The only thing I can think of using is the basic identity $$\lim_{x\to 0}\left(\frac{\sin( x)}{x}\right) =1$$ but I can't reduce the original problem down to a point where I can apply this identity.
Any help would be greatly appreciated.
Thanks!
On
Without L'Hopital
We can add the two fractions together.
$\frac {x - \sin x}{x\sin x}$
And now we need to get a little bit creative.
$|\sin x| \le |x| \le |\tan x|$ (and all have the same sign when $-\frac {\pi}{2} <x< \frac {\pi}{2})$
$|x - \sin x| \le |\tan x - \sin x|$
With this substitution we can find some limits we know how to resolve.

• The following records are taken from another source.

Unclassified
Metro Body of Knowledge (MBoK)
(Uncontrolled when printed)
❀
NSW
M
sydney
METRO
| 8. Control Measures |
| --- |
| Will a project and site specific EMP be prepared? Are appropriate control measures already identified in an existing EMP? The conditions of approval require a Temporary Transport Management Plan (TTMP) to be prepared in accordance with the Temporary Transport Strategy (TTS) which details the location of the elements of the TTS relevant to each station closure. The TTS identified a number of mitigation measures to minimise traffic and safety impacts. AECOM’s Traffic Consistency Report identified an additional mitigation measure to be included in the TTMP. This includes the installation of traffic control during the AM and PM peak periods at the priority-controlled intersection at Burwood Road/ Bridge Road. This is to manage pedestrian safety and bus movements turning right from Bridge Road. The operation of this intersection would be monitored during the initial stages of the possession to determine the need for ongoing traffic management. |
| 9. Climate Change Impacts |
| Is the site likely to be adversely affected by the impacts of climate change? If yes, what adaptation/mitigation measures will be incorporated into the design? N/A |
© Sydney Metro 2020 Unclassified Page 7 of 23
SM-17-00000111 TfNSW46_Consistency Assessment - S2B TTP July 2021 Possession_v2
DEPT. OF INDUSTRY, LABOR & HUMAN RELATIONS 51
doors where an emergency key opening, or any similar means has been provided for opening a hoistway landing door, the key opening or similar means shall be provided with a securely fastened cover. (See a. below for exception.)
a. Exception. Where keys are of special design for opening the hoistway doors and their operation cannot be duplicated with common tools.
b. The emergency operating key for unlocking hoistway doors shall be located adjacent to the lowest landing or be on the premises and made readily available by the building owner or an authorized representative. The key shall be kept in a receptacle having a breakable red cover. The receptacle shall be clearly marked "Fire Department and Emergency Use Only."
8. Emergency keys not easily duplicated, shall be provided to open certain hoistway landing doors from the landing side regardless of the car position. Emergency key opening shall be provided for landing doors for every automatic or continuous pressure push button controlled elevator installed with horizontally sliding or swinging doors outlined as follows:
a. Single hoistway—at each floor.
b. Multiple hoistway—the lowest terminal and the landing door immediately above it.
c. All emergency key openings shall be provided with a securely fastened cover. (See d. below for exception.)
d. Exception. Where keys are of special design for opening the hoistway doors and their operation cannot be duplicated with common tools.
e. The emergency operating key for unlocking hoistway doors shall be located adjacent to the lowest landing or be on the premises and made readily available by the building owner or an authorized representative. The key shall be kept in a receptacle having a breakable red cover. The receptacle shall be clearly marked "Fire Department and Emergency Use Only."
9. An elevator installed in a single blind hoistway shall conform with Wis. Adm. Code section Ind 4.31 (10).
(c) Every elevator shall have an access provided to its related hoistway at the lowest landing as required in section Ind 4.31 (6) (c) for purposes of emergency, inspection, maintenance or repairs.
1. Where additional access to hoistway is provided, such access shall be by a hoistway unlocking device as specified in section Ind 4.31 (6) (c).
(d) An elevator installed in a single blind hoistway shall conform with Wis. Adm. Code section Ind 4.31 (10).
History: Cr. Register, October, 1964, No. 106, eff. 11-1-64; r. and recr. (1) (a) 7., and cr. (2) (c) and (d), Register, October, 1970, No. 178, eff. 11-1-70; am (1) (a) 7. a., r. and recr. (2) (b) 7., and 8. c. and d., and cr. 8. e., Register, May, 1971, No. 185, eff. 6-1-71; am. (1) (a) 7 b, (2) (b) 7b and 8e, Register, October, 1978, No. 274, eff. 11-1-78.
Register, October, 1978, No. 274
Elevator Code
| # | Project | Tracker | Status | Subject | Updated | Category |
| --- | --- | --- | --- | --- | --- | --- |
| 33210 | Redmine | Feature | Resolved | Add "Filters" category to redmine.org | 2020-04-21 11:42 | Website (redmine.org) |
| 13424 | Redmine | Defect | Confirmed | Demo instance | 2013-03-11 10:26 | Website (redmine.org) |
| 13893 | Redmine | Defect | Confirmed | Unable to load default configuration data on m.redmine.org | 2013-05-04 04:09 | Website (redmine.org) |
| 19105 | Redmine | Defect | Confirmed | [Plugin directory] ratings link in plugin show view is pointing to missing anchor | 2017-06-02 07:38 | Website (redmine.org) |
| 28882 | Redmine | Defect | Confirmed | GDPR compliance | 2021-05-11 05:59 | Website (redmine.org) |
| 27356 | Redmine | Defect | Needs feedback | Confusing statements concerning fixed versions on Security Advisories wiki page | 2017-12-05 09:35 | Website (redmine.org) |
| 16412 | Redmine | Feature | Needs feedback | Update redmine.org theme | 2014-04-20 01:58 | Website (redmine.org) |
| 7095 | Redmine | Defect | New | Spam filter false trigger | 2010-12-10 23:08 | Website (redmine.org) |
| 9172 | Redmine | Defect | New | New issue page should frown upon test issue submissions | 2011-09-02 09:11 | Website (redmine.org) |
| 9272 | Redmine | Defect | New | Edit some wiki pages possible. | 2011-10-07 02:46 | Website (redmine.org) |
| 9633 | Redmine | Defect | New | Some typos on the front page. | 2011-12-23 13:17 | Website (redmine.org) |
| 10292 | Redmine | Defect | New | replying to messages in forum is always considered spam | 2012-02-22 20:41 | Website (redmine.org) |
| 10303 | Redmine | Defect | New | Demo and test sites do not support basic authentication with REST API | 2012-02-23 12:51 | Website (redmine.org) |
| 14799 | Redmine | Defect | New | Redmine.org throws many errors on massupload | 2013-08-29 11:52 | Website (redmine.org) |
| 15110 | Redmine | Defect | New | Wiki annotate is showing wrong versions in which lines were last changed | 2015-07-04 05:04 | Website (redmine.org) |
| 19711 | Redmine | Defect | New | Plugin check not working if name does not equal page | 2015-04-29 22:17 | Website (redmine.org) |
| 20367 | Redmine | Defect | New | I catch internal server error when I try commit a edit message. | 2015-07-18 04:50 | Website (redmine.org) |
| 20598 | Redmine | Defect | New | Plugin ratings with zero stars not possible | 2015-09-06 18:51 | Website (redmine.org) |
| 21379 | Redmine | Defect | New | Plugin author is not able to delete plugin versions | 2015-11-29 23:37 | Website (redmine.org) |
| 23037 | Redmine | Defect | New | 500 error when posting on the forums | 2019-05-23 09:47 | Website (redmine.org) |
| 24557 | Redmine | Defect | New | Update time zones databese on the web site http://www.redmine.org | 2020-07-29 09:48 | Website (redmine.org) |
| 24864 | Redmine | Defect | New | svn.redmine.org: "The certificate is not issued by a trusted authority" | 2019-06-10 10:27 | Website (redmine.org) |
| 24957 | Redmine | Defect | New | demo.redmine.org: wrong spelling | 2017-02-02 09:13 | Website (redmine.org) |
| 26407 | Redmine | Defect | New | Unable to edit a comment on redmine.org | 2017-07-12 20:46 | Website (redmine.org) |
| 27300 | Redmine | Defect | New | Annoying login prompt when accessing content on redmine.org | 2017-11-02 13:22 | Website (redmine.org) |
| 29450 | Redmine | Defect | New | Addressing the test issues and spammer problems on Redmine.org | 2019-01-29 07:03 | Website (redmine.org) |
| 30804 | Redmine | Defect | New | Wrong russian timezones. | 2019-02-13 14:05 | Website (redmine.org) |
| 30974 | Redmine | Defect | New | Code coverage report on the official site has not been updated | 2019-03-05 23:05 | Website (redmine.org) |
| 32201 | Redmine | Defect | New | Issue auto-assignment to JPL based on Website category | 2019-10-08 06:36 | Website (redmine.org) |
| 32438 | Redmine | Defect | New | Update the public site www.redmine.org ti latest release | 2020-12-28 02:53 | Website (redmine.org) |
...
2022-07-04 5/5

$|\lim_\limits{x\to 0} \frac {x - \sin x}{x\sin x}| \le |\lim_\limits{x\to 0} \frac {\tan x - \sin x}{x\sin x}|$
$\lim_\limits{x\to 0} \frac {\tan x - \sin x}{x\sin x}\\ \lim_\limits{x\to 0} \frac {\sec x - 1}{x}\\ \lim_\limits{x\to 0} \left(\frac {1 - \cos x}{x}\right) \sec x = 0$
And by the squeeze theorem. $0\le |\lim_\limits{x\to 0} \frac {1}{\sin x} - \frac {1}{x}| \le \sec x \lim_\limits{x\to 0} \frac {1 - \cos x}{x}$
Gives us $0.$
On
You could use the first few terms of the Taylor series for $\sin(x)$ around $x = 0$ (i.e., the Maclaurin series) in the numerator to get
$$\begin{equation}\begin{aligned} \lim_{x \rightarrow 0}\left(\frac{1}{\sin( x)} - \frac{1}{x}\right) & = \lim_{x \rightarrow 0}\left(\frac{x - \sin(x)}{x\sin(x)}\right) \\ & = \lim_{x \rightarrow 0}\left(\frac{x - (x - \frac{x^3}{3} + O(x^5))}{x\sin(x)}\right) \\ & = \lim_{x \rightarrow 0}\left(\frac{\frac{x^2}{3} + O(x^4))}{\sin(x)}\right) \\ & = \lim_{x \rightarrow 0}\left(\frac{x}{\sin(x)}\right)\left(\frac{x}{3} + O(x^3))\right) \\ & = 1(0) \\ & = 0 \end{aligned}\end{equation}\tag{1}\label{eq1A}$$
\begin{align} \lim _{x\rightarrow 0}\left(\frac{1}{\sin( x)} -\frac{1}{x}\right)&=\lim _{x\rightarrow 0}\left(\frac{x-\sin(x)}{x^2}\cdot\frac{x}{\sin(x)}\right)\\ &=\lim _{x\rightarrow 0}\left(\frac{x-\sin(x)}{x^2}\right)\\ \end{align} Now, use the Taylor series of $\sin(x)$.